As often happens, some considerable amount of time has elapsed for which I’ve failed to account. Chock it up to negligence, forgetfulness, or just plain laziness. In brief, these past few months I have managed to accomplish a few more or less important things like completing my first year of college and, well, that’s about it. After a few weeks of being home I’ve fallen into a schedule of waking up no earlier than 10:15 a.m. and retiring only after 1:30 a.m. I wouldn’t call it the most efficient paradigm, but it does offer pleasure in that my lifestyle seems to resemble the luxury and intrigue of the 1920s socialite more and more every day. All that’s lacking are the extravagant dressing and evening gowns and the overabundance of alcohol. And the handful of handsome suitors to take me out for a night on the town. Is it really so much to ask?

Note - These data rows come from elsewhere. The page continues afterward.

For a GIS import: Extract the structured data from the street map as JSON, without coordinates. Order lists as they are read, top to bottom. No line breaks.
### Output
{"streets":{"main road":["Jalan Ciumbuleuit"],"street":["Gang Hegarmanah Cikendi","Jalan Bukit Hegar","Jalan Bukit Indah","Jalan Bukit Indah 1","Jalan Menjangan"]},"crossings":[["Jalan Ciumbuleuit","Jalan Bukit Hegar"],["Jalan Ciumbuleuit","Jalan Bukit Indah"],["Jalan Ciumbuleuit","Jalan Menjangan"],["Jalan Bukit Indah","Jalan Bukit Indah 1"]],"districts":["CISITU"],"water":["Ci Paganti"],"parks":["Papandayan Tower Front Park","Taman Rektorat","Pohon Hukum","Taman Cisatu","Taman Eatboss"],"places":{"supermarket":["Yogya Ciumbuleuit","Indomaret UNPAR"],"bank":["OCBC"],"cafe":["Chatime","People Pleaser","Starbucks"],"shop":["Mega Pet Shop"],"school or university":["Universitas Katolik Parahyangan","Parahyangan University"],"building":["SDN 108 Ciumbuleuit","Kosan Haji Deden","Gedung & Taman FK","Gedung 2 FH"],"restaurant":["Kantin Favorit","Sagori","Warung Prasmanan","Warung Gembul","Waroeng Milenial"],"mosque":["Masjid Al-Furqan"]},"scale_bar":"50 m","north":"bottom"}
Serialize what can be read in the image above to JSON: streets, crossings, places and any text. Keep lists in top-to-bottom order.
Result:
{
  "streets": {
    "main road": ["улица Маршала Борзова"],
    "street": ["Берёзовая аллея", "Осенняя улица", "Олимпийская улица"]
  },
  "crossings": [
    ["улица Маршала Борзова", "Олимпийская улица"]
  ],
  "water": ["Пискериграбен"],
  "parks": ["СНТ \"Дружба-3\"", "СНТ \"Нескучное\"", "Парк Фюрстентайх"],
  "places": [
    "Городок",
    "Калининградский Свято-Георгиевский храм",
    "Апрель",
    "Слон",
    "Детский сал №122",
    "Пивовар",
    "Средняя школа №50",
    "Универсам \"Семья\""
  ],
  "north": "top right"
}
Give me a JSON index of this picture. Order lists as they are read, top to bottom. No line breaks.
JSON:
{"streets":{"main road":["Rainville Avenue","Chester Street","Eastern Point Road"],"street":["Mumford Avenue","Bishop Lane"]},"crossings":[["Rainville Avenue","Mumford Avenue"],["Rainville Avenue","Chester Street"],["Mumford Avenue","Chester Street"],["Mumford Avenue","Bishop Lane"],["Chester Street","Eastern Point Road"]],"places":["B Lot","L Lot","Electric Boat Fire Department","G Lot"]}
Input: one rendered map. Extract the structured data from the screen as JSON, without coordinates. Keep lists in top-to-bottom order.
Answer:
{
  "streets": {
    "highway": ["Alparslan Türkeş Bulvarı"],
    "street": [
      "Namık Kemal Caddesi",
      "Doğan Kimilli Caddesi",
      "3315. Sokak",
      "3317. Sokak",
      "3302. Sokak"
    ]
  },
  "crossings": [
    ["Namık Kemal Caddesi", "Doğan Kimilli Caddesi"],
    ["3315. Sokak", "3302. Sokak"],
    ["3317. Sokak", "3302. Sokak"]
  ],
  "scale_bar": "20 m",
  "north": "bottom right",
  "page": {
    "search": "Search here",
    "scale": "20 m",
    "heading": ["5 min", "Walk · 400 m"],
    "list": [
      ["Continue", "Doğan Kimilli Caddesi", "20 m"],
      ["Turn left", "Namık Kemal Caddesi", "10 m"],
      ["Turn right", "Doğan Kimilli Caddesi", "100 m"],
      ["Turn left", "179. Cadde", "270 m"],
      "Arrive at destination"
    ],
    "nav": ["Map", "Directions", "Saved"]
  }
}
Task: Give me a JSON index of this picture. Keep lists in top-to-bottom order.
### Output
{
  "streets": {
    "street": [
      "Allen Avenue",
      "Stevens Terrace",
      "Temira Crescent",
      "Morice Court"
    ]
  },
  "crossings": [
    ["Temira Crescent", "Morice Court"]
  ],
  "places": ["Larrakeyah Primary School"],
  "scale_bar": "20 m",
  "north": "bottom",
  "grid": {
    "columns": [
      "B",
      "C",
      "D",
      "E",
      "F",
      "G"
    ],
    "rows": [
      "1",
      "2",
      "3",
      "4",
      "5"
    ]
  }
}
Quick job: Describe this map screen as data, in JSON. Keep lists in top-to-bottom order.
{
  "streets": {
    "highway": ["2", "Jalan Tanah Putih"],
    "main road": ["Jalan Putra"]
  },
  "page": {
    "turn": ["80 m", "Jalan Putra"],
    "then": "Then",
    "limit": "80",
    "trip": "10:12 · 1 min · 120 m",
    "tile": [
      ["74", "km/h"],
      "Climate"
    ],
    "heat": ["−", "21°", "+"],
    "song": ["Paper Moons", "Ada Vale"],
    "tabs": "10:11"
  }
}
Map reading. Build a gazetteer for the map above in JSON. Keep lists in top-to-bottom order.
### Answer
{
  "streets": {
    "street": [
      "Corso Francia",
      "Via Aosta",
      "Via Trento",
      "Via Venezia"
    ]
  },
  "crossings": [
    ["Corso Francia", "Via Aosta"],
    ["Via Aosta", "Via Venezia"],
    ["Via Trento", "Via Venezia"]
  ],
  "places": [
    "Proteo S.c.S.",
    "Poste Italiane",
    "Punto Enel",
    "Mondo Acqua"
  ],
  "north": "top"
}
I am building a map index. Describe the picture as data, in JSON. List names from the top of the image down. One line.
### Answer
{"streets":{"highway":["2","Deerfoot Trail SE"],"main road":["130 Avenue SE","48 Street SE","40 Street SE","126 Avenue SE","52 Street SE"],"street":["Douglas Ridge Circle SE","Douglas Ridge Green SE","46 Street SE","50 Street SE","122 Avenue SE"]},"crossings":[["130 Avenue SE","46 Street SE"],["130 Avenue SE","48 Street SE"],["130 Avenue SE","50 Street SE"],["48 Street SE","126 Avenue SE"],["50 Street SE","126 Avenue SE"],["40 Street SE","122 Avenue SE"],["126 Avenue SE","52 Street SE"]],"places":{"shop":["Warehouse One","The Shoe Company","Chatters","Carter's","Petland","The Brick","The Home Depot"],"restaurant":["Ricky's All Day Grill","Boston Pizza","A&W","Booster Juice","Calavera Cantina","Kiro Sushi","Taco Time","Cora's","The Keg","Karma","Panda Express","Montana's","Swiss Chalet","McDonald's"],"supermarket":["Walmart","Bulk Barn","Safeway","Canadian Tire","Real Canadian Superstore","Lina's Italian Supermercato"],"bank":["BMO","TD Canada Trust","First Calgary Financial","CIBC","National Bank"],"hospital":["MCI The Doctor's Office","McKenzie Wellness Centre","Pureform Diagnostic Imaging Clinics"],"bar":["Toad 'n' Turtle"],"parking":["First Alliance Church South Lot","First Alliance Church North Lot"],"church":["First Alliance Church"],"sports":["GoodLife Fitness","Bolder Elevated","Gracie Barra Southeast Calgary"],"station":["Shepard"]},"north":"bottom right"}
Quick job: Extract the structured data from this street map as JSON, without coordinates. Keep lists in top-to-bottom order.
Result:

These days I’m also suffering mild frustration owing to a lack of close physical contact with other people. Now, I’m very an acknowledge-others’-personal-space kinda gal, but sometimes I just have the urge to be in very close proximity with others. And not under any spectacular circumstances. Sitting side-by-side with someone whose arm lightly presses against mine –that’s all it takes. Maybe that’s sounding desperate and pathetic, but it’s just how I feel.
So, with 8 minutes remaining ’til the third hour I’m going to call it a night.